Others focused on keeping their perspective: a lost sale is just a lost sale; don't let it seem more than that. None liked failure, but they refused to let it overwhelm their sense of self-worth.
Don't always delegate selling to salespeople. Start-up entrepreneurs often make the mistake of hiring salespeople, when they would do far better selling their product themselves. It is the same at big companies. The role of the chief executive today is often that of the chief salesperson. When the stakes are highest, customers, investors and employees want to hear from the person who embodies the company. It is why Sir Richard Branson remains the face of Virgin and Steve Jobs always launched Apple's products. A great engineer who can sell is much more potent than a great engineer plus a great salesperson. The same with a great designer or film-maker or politician. Selling is the means by which all of us turn our talents and ideas into livelihoods. Even if we don't like it, no-one can afford to be squeamish about it.

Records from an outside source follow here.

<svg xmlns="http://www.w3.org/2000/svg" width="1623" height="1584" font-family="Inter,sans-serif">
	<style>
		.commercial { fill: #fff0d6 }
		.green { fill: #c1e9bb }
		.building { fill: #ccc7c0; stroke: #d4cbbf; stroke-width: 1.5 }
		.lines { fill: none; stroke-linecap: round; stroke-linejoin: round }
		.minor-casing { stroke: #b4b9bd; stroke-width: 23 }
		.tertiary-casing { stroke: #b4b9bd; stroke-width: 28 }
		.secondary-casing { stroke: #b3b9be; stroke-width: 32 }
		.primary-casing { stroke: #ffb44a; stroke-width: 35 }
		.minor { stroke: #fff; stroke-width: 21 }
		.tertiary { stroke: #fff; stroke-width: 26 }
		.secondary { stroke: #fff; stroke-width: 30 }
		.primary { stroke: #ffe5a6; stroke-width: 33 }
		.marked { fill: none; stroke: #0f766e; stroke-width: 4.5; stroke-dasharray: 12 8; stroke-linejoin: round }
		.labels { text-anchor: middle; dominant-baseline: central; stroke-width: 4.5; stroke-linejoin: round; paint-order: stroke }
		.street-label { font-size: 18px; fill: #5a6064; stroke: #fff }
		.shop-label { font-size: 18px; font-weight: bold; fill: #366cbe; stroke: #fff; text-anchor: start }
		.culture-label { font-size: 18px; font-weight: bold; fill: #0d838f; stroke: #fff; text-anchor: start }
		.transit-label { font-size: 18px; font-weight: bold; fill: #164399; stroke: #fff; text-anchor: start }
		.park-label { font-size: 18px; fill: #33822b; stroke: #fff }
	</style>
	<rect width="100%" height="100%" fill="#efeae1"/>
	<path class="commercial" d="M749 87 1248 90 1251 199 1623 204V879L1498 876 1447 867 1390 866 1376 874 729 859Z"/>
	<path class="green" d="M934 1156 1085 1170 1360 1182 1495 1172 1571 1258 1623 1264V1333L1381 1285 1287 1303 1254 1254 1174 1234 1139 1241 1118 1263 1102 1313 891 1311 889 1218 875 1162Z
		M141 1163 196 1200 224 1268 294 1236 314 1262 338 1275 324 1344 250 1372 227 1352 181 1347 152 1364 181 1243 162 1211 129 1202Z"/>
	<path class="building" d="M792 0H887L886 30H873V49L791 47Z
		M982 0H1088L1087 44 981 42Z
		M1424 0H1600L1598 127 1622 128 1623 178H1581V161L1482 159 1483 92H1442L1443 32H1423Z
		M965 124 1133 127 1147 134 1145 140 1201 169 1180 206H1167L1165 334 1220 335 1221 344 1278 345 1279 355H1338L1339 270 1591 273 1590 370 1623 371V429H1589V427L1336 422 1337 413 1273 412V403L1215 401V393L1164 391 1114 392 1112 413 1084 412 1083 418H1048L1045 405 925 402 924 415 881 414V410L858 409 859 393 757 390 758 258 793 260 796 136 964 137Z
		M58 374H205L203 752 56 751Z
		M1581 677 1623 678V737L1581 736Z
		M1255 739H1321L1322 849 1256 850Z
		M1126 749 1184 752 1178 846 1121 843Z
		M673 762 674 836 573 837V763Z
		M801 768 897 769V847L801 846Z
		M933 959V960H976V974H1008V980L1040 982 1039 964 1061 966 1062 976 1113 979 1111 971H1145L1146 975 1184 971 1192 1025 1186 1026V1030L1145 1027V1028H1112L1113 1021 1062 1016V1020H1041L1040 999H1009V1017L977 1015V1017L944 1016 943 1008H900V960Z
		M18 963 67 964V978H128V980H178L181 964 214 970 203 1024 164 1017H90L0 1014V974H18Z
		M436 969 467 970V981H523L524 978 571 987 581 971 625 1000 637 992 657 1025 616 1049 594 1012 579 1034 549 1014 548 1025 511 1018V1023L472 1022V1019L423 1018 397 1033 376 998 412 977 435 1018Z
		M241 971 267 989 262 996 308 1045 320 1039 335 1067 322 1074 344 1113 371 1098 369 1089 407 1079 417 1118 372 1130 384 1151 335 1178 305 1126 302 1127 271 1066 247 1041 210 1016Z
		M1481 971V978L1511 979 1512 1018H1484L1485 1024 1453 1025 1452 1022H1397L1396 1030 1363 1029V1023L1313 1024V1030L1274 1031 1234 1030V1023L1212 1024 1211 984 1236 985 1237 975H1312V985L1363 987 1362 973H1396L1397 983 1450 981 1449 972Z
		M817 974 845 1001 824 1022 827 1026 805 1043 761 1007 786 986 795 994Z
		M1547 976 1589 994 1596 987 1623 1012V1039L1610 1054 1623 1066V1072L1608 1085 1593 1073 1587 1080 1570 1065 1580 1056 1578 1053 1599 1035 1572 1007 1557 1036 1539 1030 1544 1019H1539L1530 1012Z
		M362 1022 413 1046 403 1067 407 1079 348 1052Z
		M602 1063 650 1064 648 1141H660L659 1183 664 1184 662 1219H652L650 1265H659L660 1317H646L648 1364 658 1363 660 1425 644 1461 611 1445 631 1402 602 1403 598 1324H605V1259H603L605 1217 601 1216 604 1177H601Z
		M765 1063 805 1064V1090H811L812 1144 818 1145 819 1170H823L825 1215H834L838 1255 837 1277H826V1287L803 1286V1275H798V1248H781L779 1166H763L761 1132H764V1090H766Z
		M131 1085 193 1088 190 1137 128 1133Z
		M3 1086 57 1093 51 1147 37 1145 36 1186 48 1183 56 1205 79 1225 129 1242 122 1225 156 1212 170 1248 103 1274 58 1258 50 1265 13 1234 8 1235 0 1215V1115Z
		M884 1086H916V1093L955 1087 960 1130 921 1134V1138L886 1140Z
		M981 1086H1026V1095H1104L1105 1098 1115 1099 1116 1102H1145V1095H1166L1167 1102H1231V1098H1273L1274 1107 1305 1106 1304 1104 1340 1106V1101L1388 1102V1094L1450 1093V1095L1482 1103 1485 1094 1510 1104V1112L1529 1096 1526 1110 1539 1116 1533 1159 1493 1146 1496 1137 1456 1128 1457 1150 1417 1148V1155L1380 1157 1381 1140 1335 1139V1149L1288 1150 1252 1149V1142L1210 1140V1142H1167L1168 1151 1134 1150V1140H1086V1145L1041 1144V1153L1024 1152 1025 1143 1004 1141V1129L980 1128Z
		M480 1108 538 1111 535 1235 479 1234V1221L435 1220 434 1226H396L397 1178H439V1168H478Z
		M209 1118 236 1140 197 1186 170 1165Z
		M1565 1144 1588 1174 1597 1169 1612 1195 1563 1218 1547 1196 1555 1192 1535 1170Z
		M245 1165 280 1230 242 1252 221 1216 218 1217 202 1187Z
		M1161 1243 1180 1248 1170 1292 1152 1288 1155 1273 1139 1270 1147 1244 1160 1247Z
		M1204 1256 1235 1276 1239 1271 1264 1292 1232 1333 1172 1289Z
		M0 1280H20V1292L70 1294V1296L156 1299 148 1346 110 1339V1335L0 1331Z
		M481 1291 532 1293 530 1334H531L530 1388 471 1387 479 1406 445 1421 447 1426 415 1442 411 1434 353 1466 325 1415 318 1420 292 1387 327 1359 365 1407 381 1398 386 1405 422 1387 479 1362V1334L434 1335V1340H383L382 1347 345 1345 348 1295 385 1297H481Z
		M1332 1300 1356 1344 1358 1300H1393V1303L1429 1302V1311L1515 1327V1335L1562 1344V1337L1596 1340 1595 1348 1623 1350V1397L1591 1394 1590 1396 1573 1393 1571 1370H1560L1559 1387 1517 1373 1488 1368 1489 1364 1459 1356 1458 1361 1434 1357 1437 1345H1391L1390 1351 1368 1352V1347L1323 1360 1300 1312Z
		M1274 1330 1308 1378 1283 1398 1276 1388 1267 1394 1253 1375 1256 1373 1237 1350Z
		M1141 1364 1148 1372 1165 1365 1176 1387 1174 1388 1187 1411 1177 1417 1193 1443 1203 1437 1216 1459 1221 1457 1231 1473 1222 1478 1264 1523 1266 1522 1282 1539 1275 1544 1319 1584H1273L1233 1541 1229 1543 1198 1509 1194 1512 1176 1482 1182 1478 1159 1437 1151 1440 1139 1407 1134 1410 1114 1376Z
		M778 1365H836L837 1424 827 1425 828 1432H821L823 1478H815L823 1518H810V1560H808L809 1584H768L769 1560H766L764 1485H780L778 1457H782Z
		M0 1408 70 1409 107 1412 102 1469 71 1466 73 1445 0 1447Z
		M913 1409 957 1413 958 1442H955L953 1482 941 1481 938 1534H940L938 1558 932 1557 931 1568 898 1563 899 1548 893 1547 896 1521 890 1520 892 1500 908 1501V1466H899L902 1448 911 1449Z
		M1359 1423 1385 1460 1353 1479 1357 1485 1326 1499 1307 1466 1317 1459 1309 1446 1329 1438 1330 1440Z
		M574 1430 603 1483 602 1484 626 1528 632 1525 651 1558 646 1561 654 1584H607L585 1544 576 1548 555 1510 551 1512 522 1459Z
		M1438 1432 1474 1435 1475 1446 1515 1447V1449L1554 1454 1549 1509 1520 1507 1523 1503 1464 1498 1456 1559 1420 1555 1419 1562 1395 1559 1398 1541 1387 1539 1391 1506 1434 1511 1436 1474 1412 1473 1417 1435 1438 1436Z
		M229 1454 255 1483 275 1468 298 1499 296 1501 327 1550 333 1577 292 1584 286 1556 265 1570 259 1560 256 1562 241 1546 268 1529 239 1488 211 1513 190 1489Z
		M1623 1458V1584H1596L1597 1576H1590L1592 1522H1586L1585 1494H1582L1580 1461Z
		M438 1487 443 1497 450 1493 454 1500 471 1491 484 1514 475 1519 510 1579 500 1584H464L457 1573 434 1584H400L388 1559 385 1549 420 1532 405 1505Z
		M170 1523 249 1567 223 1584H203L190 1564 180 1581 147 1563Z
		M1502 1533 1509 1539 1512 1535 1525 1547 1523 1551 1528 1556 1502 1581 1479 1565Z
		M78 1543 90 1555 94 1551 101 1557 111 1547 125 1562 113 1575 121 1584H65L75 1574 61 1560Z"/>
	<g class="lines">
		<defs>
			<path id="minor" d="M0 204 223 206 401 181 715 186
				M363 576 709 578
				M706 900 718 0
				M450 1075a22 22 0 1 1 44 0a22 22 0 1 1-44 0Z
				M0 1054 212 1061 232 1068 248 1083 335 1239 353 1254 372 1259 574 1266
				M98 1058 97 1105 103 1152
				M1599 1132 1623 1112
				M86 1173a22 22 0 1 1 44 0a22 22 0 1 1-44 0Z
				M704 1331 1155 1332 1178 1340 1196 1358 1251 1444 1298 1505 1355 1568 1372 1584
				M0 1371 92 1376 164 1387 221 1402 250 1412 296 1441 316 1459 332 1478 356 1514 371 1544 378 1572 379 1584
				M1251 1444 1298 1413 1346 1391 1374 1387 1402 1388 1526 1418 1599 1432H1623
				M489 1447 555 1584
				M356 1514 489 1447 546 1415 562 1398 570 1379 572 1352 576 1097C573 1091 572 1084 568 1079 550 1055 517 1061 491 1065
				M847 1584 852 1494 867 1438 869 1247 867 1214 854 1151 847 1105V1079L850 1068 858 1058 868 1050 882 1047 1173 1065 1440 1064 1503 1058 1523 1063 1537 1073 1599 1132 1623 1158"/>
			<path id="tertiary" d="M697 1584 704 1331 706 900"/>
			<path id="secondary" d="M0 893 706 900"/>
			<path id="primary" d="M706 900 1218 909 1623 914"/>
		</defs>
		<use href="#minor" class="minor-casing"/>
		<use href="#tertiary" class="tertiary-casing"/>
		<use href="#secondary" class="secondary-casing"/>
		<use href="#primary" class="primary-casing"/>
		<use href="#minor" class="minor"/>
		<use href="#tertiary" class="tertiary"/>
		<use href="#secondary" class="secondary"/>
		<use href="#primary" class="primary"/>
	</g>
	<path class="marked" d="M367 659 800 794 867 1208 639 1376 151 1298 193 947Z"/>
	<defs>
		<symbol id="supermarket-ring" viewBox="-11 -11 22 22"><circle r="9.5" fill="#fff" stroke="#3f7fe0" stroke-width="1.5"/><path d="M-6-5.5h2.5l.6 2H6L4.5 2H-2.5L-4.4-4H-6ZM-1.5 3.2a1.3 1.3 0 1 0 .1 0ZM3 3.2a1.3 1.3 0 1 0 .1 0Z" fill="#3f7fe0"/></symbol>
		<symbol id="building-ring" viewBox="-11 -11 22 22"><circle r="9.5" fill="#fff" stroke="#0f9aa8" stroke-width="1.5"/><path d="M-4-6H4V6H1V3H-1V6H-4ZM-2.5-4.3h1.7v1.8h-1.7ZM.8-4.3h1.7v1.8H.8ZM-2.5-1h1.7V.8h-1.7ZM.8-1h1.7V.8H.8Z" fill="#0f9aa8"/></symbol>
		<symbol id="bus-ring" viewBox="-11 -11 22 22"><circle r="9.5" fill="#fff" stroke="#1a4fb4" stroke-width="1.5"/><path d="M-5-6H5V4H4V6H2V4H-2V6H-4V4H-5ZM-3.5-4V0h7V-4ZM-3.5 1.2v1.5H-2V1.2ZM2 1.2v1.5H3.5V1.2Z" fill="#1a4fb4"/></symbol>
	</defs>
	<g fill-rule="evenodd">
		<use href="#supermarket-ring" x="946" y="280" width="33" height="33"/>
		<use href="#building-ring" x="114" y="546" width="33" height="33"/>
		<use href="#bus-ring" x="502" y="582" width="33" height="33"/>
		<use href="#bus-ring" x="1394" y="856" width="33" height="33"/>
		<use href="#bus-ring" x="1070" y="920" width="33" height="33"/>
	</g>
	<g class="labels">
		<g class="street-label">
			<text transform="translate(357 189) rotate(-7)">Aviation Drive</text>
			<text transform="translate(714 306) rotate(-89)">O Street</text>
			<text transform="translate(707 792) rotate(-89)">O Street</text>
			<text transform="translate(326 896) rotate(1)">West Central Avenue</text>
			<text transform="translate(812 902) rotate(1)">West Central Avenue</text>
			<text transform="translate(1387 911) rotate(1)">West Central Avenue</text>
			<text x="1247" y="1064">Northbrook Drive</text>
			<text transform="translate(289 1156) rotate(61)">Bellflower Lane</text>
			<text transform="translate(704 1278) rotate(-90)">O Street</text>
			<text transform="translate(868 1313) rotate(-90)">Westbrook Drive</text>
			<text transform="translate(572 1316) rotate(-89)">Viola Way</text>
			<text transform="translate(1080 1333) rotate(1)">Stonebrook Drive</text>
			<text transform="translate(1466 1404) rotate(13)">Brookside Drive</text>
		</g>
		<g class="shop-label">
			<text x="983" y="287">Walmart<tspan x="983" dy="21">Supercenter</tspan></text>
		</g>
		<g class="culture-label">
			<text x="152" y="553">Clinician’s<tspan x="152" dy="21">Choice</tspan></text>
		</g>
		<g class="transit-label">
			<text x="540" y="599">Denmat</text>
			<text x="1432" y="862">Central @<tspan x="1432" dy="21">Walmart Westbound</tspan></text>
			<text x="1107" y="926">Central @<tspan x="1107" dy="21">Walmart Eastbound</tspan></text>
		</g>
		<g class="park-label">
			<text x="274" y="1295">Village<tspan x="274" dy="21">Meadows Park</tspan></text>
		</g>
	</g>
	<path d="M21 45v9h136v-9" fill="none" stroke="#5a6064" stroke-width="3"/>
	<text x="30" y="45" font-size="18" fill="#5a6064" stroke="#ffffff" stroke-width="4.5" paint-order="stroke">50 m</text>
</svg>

There are many other lessons in my book - for example, the importance of telling great stories, of getting the small stuff right and of matching personalities to processes. A great one-off seducer type might be great at selling used cars but useless at selling construction equipment, where the sales process lasts months and the long-term relationships matter.
But if you start by getting your head right, keeping your robes loose and accepting that no-one can sell you better than you, you'll be a long way to mastering the art of the sale.